Cómo un paraíso turístico se convirtió en un imán para el narcotráfico

Agentes de la Policía de Fronteras de Costa Rica patrullando en un bosque tropical. Costa Rica es el unico país de América Latina sin ejército. (Alejandro Cegarra/The New York Times)
Agentes de la Policía de Fronteras de Costa Rica patrullando en un bosque tropical. Costa Rica es el unico país de América Latina sin ejército. (Alejandro Cegarra/The New York Times)

Antes de salir a trabajar en la selva, Christian Puchi se aseguró de que su machete estuviera bien sujeto a la cadera y que sus compañeros guardas forestales estuvieran bañados de repelente de mosquitos. Subieron al bote y navegaron entre la multitud de turistas que ya estaban en el agua.

Los turistas se aferraban a los binoculares con la esperanza de ver las famosas tortugas de Costa Rica. Puchi y sus hombres solo esperaban volver ilesos.

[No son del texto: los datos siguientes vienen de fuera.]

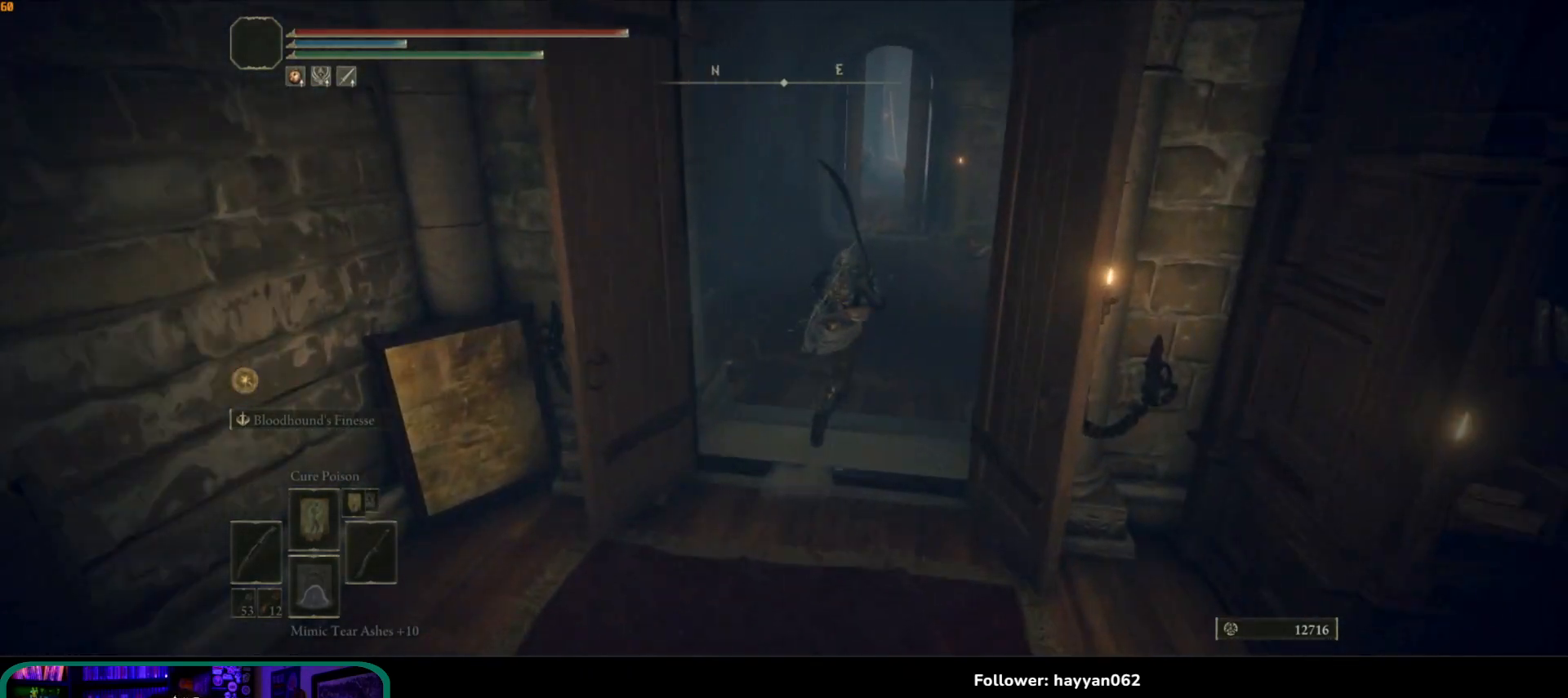
{"buttons": [], "left_stick": "up-right", "right_stick": "center", "events": [[367, "B", "up"]]}
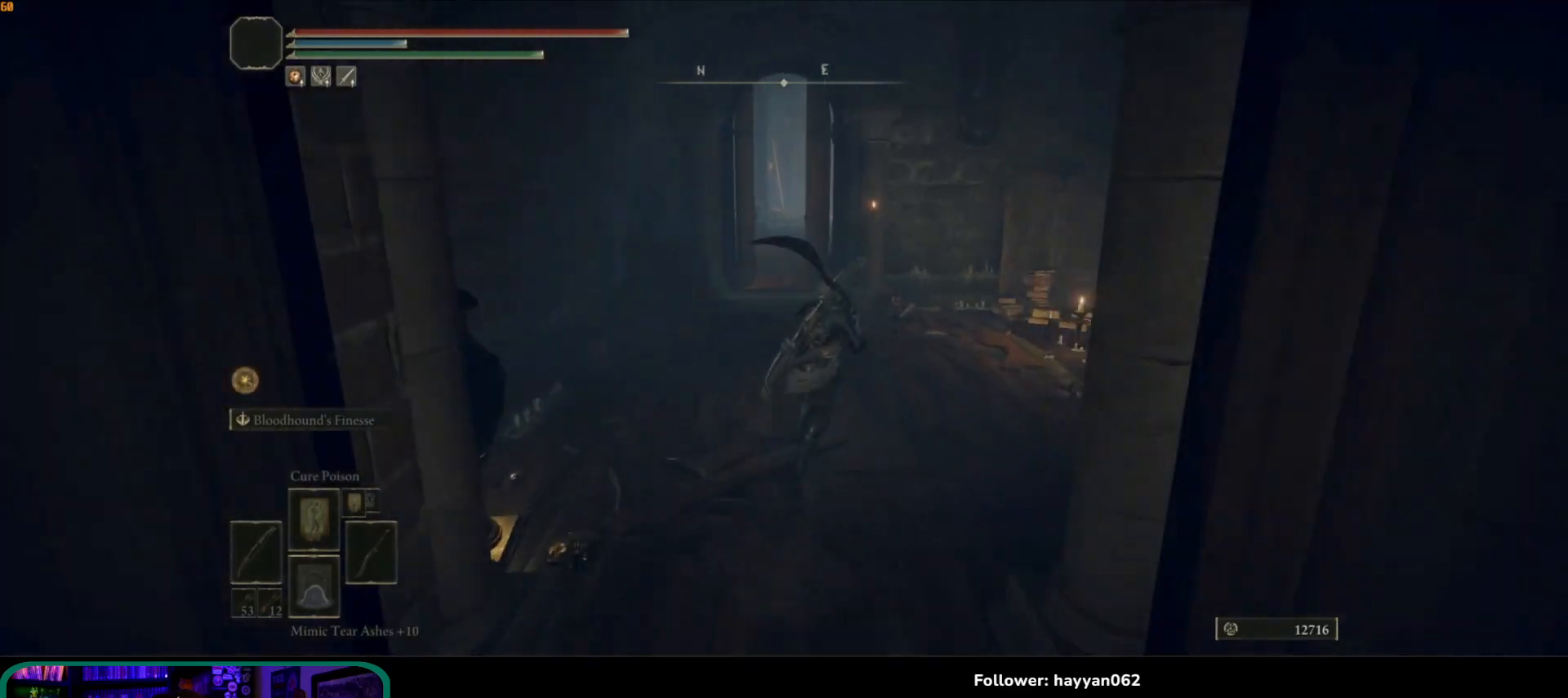
{"buttons": [], "left_stick": "up", "right_stick": "center", "events": [[117, "right_stick", "right"], [300, "left_stick", "up"], [467, "right_stick", "center"]]}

Pueden con las ranas ponzoñosas, las serpientes venenosas y los cocodrilos. Pero con poco personal y equipo inadecuado, no son rivales para la amenaza más peligrosa que acecha a los parques nacionales: los violentos cárteles de la droga.

Puchi, de 49 años y guarda forestal desde hace más de 20 años, contó que antes se enfocaban en la conservación, en encontrar huellas de jaguar o nidos de tortuga, pero que, ahora, las zonas protegidas como ésta se han convertido en almacenes de droga.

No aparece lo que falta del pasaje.